* DATASET CONTENT:
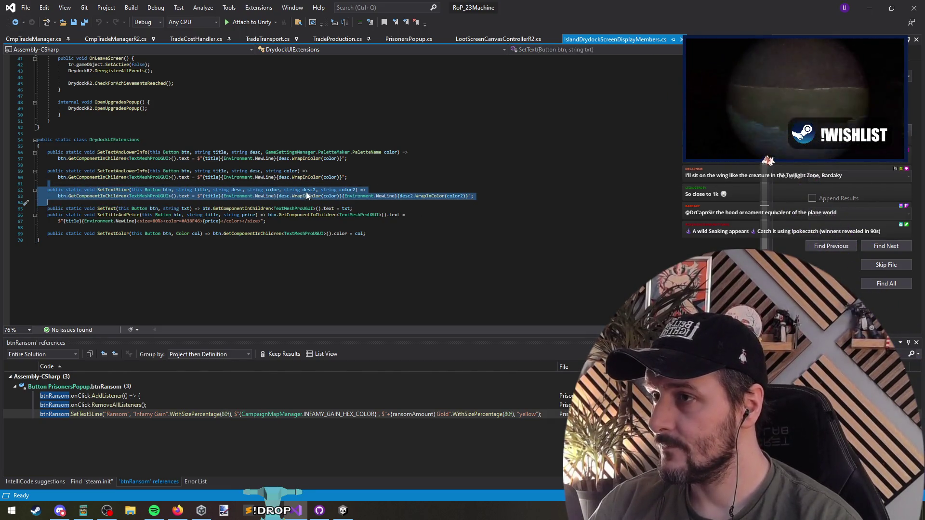
{"action": "key", "text": "ctrl+c"}
{"action": "key", "text": "Return"}
{"action": "key", "text": "ctrl+v"}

* EXERCISE: Copy all lines above containing the string "ctrl".

* WRITTEN RESPONSE:
{"action": "key", "text": "ctrl+c"}
{"action": "key", "text": "ctrl+v"}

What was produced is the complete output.